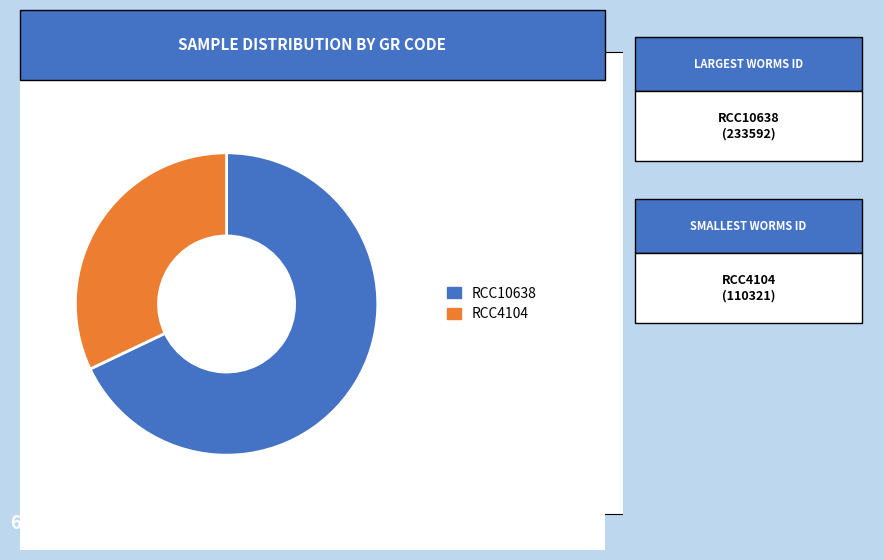

Which slice is the largest?

RCC10638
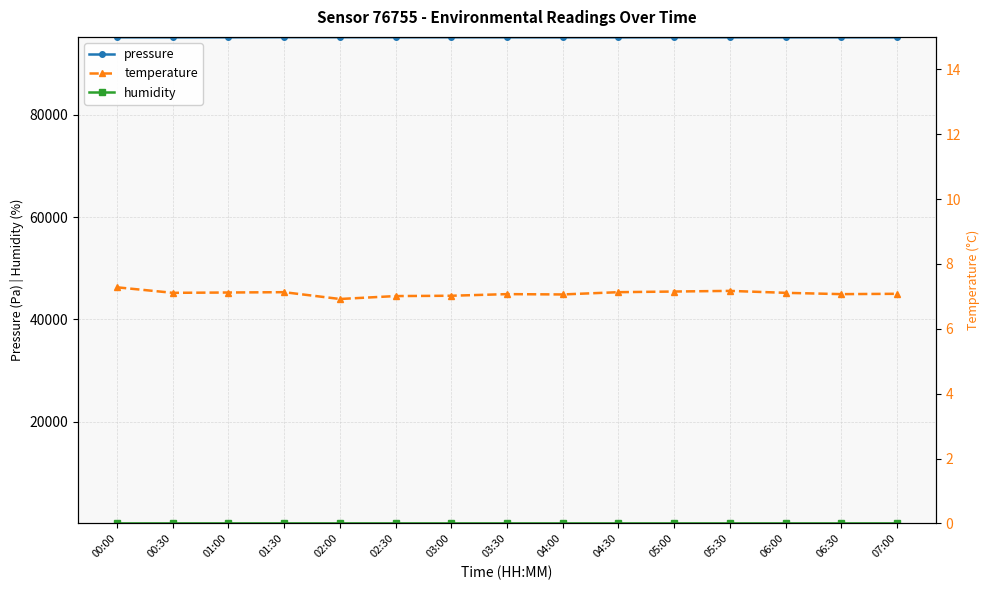

True or false: humidity and pressure cross at least once.

False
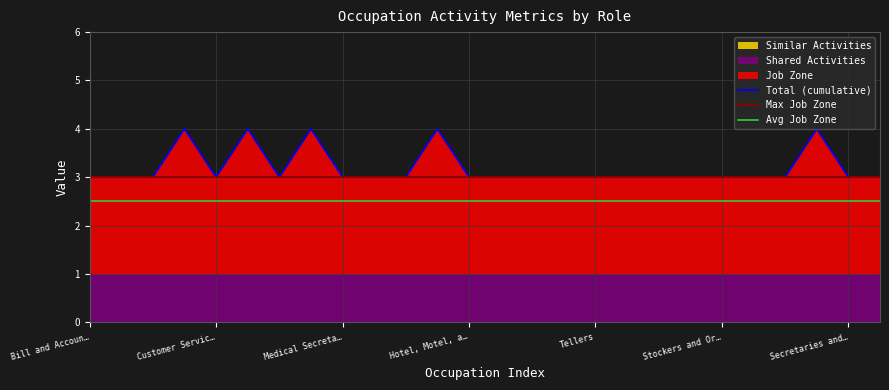

How many lines are shown in the chart?

3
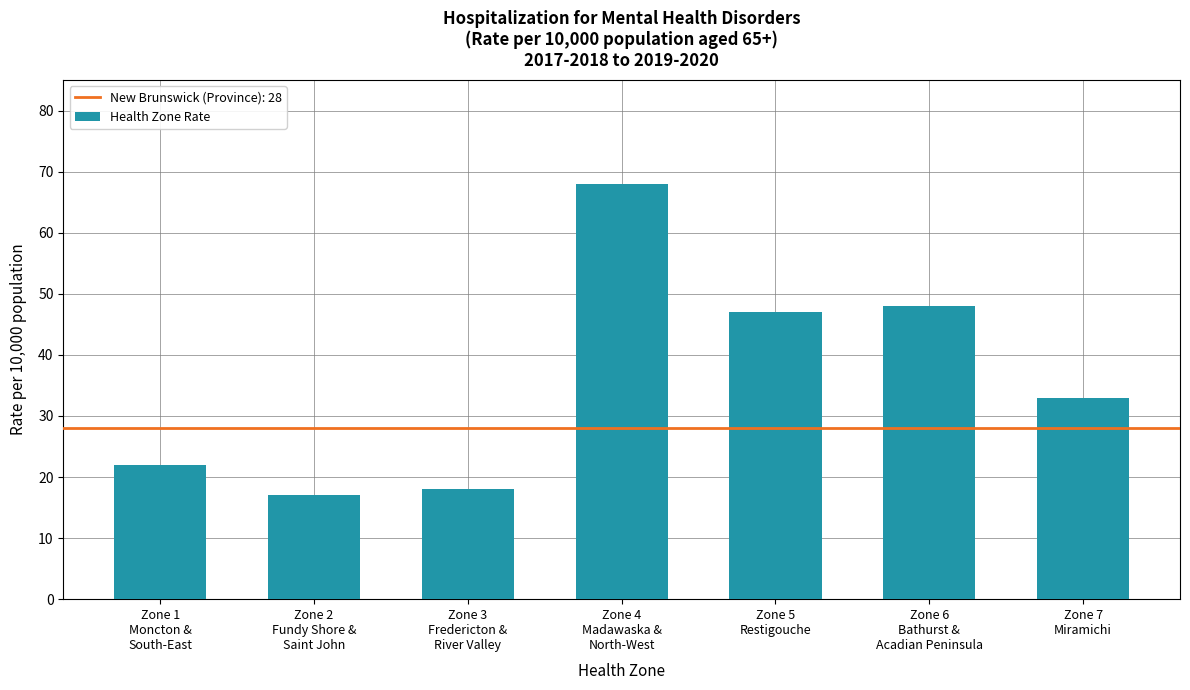

The chart shows a value of 120 at Zone 4
Madawaska &
North-West. True or false?

False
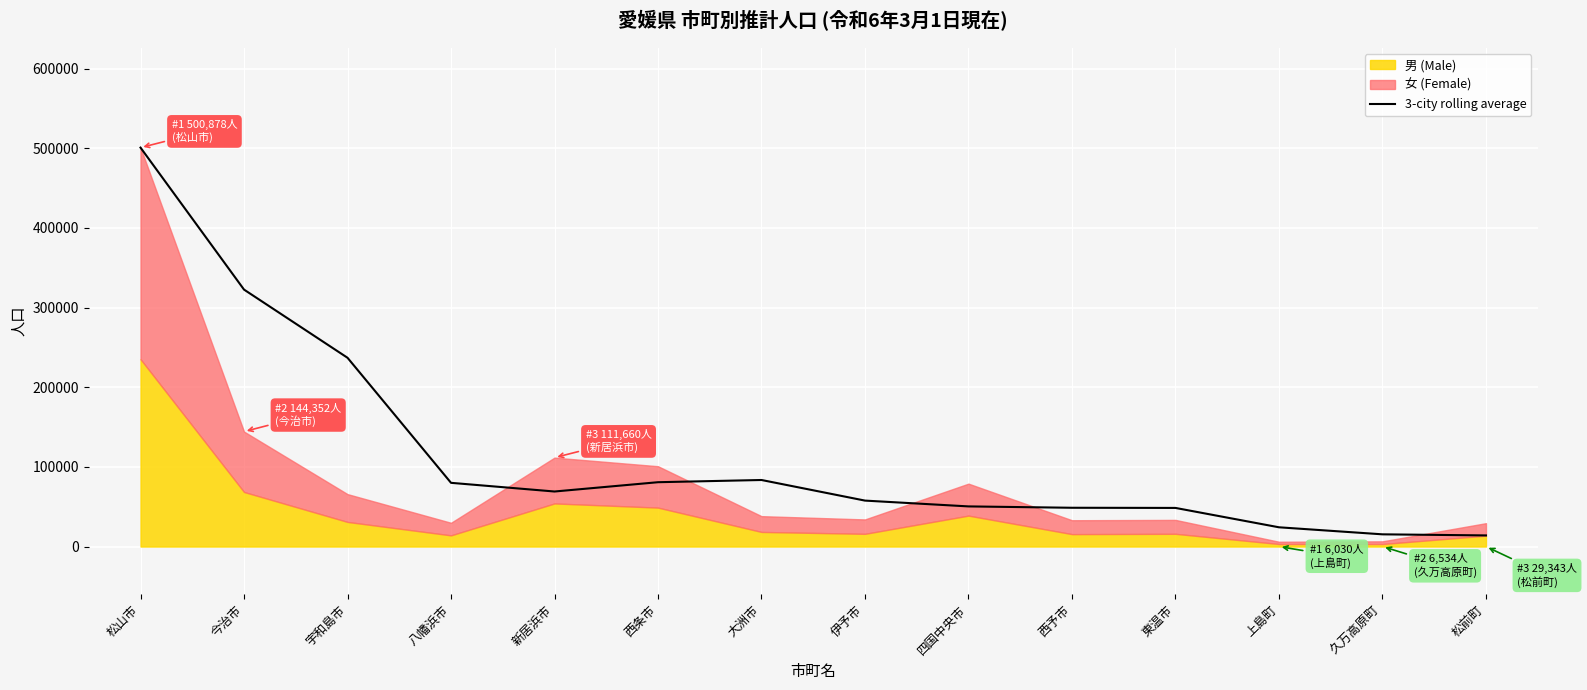

What is the greatest value displayed?

500878.0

* TASK INSTRUCTIONS: Rewrite these records with "chart" replaced by "graph" and everything else unchanged, leaving out the pictures.

* EXERCISE RESULT:
Which slice is the largest?

RCC10638

True or false: humidity and pressure cross at least once.

False

How many lines are shown in the graph?

3

The graph shows a value of 120 at Zone 4
Madawaska &
North-West. True or false?

False

What is the greatest value displayed?

500878.0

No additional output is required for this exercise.